The company generates roughly 82% of its revenue from just three customers. If any one of them reduces usage, renegotiates terms, or walks away entirely, the financial impact could be severe and immediate. This is one of the most direct threats to the business in its current form.

Near-Total Dependence on a Single Data Center Provider (NEXTDC)

Unlike larger cloud operators that spread infrastructure across dozens of facilities, SharonAI houses substantially all of its GPU hardware inside NEXTDC's facilities, where it has secured up to 54MW of capacity. Any construction delay, power issue, financial difficulty, or operational failure at NEXTDC could simultaneously knock out the company's entire ability to serve customers and generate revenue.

Infrastructure Deployment Delays Can Instantly Break Revenue Promises

The company has entered into take-or-pay contracts (agreements where customers pay regardless of usage, but only if the service is actually delivered) that assume GPU hardware and data center capacity will be ready on schedule.
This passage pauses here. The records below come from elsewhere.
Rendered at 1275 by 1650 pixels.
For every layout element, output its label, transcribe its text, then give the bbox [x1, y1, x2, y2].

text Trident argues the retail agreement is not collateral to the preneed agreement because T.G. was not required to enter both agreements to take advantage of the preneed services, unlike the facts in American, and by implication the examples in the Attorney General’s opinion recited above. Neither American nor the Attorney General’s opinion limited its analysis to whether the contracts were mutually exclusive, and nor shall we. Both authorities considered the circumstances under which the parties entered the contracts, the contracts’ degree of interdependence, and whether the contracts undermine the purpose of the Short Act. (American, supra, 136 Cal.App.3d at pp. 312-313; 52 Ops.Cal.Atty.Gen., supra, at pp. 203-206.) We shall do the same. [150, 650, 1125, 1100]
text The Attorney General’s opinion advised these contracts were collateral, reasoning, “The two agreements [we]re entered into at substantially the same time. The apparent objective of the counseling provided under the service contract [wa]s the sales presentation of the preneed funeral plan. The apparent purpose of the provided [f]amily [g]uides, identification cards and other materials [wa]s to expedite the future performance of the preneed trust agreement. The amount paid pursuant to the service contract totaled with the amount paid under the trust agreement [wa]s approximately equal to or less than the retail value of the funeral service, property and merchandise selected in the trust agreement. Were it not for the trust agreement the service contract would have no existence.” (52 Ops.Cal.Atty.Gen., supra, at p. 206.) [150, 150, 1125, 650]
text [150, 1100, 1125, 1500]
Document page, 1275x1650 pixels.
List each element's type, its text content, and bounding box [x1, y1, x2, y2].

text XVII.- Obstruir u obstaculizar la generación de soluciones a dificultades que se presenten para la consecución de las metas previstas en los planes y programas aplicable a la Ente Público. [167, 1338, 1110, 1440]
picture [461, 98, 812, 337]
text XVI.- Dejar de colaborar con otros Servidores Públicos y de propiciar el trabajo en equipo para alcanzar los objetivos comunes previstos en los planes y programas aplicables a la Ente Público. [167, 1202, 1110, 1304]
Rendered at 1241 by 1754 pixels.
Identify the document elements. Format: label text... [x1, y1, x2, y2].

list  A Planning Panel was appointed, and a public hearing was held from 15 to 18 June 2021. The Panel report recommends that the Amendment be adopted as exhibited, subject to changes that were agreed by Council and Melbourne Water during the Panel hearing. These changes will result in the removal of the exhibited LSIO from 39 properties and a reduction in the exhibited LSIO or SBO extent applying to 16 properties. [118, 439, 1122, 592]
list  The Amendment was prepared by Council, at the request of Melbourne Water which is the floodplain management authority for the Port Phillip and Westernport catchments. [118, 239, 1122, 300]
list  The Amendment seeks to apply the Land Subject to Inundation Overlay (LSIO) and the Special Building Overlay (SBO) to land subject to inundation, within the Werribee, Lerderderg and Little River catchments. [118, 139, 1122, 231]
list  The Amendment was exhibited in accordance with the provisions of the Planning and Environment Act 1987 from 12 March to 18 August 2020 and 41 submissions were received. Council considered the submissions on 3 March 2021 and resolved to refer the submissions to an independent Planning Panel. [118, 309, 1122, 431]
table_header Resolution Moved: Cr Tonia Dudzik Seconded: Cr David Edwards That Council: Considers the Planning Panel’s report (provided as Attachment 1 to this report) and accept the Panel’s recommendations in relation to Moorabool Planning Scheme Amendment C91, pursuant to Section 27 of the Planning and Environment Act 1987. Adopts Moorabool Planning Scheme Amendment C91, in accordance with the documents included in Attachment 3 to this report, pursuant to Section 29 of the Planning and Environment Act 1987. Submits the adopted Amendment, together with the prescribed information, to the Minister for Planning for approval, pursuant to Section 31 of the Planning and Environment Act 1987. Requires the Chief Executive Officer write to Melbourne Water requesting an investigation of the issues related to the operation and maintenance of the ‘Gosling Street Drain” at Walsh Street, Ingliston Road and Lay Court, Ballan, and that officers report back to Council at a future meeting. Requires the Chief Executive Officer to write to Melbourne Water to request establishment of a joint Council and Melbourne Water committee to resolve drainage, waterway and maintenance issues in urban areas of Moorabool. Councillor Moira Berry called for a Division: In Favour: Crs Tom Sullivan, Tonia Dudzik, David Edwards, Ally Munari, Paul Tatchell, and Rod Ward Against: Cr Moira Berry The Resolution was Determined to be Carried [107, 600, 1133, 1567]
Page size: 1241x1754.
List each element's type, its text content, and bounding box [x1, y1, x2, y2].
If delivery slips — due to supply chain problems, construction overruns, or hardware procurement delays — the company could face contractual penalties, customer losses, and forced downward revisions to revenue guidance.

Almost Complete Reliance on NVIDIA for the Core Product

SharonAI's entire AI computing offering runs on NVIDIA GPUs, specifically models like the H100 and H200. There are no long-term supply agreements guaranteeing pricing, volume, or delivery. NVIDIA has significant pricing power, faces intense global demand from hyperscalers and governments, and its manufacturing depends heavily on Taiwan-based TSMC — a geopolitically sensitive concentration. Switching to alternative chips would require expensive software re-engineering.

Supplier Contracts Can Be Terminated Without Matching Customer Protections

Lenovo, a key hardware supplier, can terminate its service agreements if it believes a material adverse change (a significant deterioration in the company's business or finances) has occurred — at its sole discretion. However, SharonAI's contracts with its own customers do not clearly give it the same right to suspend service in response. This mismatch means the company could be left legally obligated to customers even after a key supplier has pulled out.

$103 Million in Convertible Debt Matures in 2027 With No Repayment Guarantee

In December 2025, the company issued $103 million in convertible notes due December 2027. If the conversion conditions are not triggered before maturity, the full amount plus accrued interest becomes due in cash — a potentially crippling obligation for a company that has not yet reached profitability and depends on capital markets to fund growth.

Dual-Class Share Structure Gives Three Insiders Overwhelming Voting Control

Three shareholders hold all 136,341 shares of Class B Super Common Stock, each carrying 160 votes compared to one vote per ordinary share. This gives those three individuals approximately 21.8 million votes against roughly 16 million votes for all public shareholders combined. Retail investors in the Class A shares have virtually no ability to influence board elections, acquisitions, or other major corporate decisions.

Identified Material Weakness in Financial Controls

Management confirmed that as of December 31, 2025, the company's internal controls over financial reporting were not effective, due to a material weakness related to accounting for complex financial instruments. While management believes it has been remediated, there is no guarantee the fix holds — raising legitimate questions about the reliability of reported financials.